Aim of the exercise: Please copy the material from the line with "right knee: (529, 447, 17)" to the line with "left ankle: (715, 510, -14)", replacing "knee" with "knee joint" and leaving everything else unchanged.

Available data:
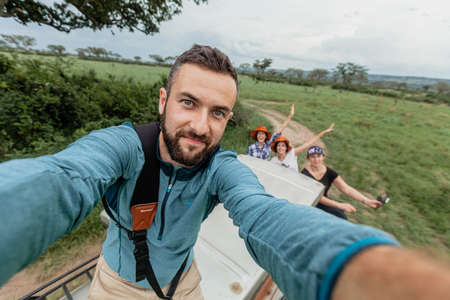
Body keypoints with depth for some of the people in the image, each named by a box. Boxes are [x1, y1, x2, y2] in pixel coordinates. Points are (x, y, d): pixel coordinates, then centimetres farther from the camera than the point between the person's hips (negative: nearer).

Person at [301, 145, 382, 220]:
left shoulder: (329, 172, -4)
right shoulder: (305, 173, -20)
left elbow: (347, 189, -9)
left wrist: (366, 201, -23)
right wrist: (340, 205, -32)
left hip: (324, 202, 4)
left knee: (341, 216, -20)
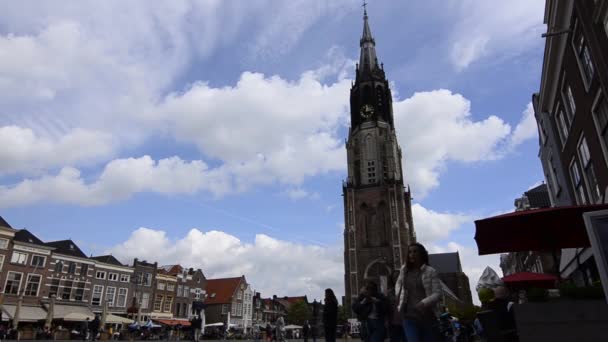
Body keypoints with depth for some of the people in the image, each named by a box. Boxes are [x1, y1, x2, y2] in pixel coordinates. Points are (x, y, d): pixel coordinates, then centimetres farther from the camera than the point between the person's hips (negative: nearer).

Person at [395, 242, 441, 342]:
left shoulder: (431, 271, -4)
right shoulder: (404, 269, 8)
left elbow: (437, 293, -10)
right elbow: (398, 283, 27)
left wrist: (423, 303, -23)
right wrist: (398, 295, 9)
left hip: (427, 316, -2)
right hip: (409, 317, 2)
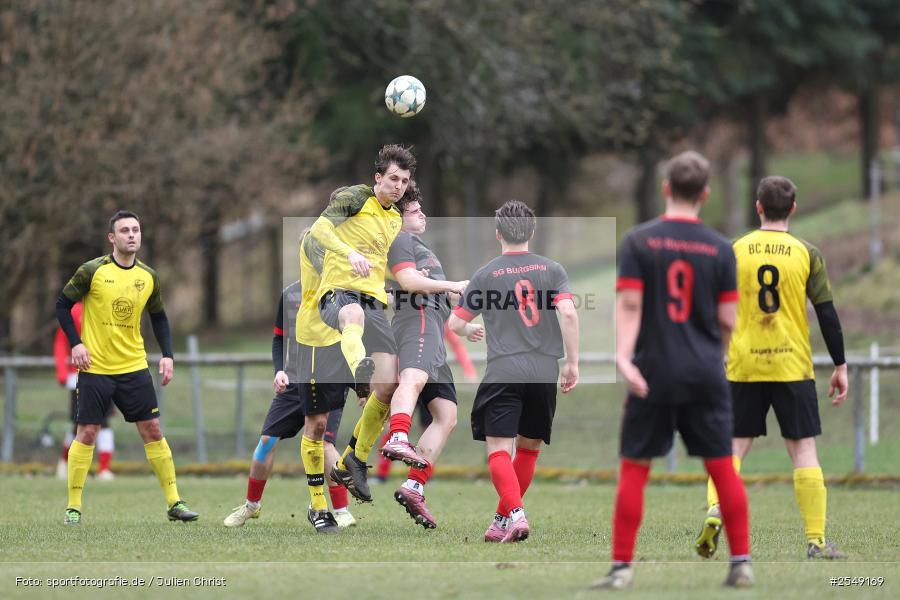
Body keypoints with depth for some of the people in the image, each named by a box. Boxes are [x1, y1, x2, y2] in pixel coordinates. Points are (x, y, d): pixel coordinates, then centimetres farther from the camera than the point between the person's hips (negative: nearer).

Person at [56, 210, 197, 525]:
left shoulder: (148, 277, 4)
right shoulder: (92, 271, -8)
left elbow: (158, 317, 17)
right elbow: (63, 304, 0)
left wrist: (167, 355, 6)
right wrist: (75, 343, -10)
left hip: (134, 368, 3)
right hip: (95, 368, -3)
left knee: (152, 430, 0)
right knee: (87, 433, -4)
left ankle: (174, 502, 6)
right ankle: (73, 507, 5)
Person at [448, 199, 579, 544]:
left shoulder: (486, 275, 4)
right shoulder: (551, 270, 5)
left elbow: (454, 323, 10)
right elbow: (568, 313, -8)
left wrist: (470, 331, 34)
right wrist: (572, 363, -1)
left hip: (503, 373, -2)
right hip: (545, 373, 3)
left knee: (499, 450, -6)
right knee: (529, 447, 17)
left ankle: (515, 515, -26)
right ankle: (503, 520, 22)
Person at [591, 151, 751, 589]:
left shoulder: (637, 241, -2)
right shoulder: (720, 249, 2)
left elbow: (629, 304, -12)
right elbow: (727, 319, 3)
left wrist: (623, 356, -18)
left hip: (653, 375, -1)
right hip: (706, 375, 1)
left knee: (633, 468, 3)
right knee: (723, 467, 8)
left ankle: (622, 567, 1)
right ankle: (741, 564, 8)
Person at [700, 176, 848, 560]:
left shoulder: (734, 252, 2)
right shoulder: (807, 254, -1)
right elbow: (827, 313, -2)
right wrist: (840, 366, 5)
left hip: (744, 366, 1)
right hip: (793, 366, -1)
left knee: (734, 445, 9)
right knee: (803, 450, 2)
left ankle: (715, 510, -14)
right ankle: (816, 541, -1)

--

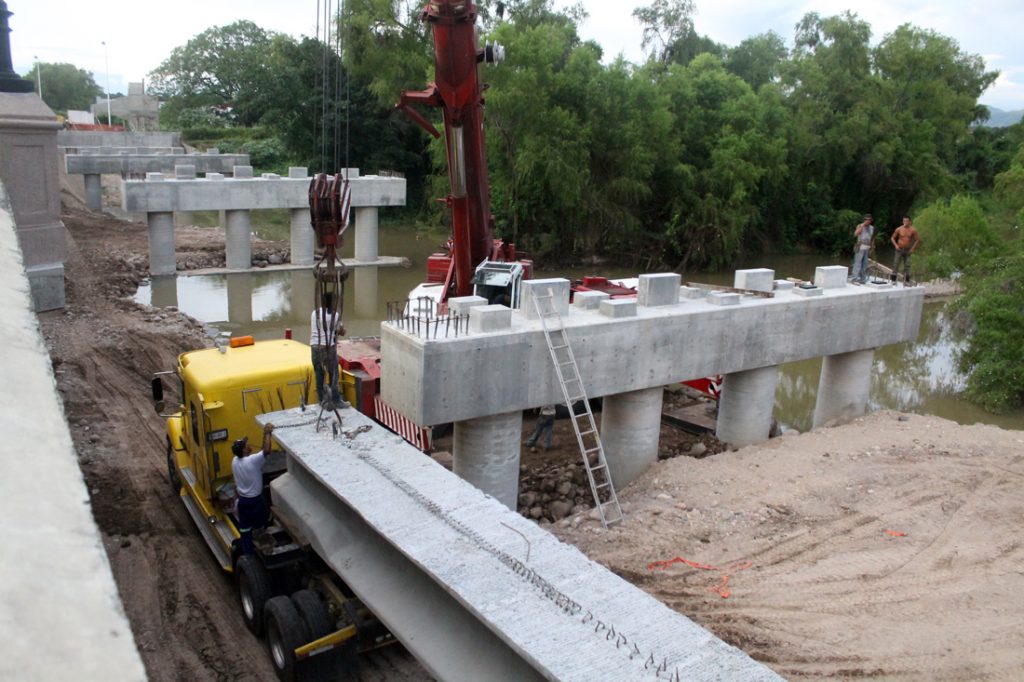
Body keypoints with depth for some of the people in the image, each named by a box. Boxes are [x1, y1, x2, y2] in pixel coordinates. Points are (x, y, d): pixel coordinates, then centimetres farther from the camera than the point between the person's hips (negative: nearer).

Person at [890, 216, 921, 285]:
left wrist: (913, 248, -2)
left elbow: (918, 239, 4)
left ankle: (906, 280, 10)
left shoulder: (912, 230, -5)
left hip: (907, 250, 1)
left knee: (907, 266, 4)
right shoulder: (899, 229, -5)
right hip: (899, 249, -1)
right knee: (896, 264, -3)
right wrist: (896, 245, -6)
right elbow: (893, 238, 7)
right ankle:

Exercise result:
right knee joint: (529, 447, 17)
left ankle: (515, 515, -26)
right ankle: (503, 520, 22)
Person at [591, 151, 751, 589]:
left shoulder: (637, 241, -2)
right shoulder: (720, 249, 2)
left elbow: (629, 304, -12)
right elbow: (727, 319, 3)
left wrist: (623, 356, -18)
left hip: (653, 375, -1)
right hip: (706, 375, 1)
left knee joint: (633, 468, 3)
right knee joint: (723, 467, 8)
left ankle: (622, 567, 1)
right ankle: (741, 564, 8)
Person at [700, 176, 848, 560]:
left shoulder: (734, 252, 2)
right shoulder: (807, 254, -1)
right elbow: (827, 313, -2)
right wrist: (840, 366, 5)
left hip: (744, 366, 1)
right hip: (793, 366, -1)
left knee joint: (734, 445, 9)
right knee joint: (803, 450, 2)
left ankle: (715, 510, -14)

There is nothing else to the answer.